-------- PROVIDED RECORDS --------
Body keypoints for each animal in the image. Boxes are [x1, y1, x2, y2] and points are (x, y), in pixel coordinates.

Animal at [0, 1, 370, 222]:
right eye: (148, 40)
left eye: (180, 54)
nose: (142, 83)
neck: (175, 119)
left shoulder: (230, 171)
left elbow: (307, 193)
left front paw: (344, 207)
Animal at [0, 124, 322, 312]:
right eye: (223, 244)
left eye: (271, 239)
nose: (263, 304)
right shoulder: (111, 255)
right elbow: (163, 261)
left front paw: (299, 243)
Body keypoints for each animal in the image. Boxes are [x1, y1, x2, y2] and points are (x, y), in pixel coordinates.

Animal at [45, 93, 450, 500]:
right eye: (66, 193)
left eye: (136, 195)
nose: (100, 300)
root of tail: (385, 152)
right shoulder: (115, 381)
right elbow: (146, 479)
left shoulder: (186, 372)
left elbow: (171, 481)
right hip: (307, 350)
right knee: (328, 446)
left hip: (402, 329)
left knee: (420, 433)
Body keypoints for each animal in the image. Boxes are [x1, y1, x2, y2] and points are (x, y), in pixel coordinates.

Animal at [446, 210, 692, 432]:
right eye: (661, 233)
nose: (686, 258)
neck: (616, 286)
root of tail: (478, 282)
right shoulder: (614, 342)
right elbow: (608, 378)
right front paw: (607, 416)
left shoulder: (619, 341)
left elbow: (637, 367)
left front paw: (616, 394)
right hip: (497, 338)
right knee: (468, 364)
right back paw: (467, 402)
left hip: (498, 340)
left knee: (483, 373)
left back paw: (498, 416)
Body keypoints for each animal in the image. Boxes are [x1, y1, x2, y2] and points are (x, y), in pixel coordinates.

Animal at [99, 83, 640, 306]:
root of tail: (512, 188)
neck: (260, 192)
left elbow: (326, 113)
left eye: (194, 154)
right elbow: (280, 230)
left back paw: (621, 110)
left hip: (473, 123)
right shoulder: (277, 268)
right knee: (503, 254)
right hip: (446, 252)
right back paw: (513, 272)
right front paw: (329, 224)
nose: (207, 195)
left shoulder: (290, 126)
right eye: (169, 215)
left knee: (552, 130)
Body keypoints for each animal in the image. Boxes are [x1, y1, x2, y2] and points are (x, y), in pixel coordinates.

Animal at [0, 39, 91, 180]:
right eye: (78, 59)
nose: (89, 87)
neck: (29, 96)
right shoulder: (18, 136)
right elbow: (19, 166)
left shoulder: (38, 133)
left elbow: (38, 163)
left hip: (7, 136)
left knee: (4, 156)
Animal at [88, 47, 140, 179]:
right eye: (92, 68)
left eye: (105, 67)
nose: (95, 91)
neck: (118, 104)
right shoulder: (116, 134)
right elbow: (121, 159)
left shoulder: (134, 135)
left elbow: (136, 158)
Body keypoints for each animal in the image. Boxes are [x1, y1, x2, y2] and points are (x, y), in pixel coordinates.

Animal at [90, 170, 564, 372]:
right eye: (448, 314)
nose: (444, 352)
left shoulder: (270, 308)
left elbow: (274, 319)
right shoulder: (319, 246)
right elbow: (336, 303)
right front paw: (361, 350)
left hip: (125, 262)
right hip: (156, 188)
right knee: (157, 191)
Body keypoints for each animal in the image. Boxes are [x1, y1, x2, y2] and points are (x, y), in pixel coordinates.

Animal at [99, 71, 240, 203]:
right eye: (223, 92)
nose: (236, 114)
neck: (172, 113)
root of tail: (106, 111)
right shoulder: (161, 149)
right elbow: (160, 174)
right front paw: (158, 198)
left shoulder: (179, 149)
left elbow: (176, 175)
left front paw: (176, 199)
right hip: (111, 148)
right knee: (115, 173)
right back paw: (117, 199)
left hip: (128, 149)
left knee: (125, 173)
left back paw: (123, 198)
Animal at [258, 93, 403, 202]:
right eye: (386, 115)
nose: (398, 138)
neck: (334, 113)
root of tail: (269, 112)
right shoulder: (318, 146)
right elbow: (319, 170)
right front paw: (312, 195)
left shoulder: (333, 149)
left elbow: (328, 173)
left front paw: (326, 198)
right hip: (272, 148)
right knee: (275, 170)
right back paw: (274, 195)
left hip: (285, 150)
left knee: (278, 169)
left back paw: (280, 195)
--------
-------- PROVIDED RECORDS --------
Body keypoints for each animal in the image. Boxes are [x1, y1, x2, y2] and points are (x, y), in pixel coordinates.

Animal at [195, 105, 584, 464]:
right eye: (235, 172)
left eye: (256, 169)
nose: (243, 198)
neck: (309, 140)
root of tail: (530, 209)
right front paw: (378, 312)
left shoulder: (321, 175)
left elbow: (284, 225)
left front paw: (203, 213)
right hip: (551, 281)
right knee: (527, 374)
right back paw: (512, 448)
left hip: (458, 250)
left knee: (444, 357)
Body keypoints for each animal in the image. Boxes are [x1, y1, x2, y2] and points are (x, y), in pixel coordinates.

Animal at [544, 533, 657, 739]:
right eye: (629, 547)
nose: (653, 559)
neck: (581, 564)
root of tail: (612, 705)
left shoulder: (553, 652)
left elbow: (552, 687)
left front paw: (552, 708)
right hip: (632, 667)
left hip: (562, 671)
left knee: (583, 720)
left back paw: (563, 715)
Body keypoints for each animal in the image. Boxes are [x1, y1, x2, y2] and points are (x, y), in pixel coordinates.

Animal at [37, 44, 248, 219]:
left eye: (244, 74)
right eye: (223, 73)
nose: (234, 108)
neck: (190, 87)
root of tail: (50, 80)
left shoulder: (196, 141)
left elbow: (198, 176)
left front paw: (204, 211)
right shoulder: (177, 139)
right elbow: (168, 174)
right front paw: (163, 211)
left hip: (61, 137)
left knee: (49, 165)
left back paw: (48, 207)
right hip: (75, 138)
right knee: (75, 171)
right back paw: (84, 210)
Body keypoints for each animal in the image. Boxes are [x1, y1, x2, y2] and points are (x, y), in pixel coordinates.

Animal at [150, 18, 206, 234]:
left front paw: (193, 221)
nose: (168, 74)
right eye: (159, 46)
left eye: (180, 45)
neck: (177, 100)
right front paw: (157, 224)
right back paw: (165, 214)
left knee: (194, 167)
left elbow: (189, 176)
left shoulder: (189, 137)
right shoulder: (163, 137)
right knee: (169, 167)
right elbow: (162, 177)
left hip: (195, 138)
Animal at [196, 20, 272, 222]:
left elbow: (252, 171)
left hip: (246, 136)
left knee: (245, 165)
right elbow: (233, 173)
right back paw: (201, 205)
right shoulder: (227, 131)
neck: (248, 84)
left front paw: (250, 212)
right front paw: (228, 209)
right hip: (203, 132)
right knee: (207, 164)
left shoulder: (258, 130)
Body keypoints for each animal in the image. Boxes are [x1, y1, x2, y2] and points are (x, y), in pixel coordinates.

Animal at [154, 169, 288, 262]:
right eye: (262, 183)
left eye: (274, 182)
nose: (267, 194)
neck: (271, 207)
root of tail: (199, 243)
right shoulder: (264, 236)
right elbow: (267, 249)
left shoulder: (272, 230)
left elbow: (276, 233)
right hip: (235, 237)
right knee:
--------
◆ **WHAT THE TASK ASKS**: With the line that has "right knee: (468, 364)" as the first and the line that has "right hip: (446, 252)" as the last, repeat exactly that run of lines above and no more.

◆ **WRITTEN SOLUTION**:
right knee: (468, 364)
right back paw: (467, 402)
left hip: (498, 340)
left knee: (483, 373)
left back paw: (498, 416)
Body keypoints for each animal in the image. Boxes are [x1, y1, x2, y2] and points are (x, y), in pixel coordinates.

Animal at [99, 83, 640, 306]:
root of tail: (512, 188)
neck: (260, 192)
left elbow: (326, 113)
left eye: (194, 154)
right elbow: (280, 230)
left back paw: (621, 110)
left hip: (473, 123)
right shoulder: (277, 268)
right knee: (503, 254)
right hip: (446, 252)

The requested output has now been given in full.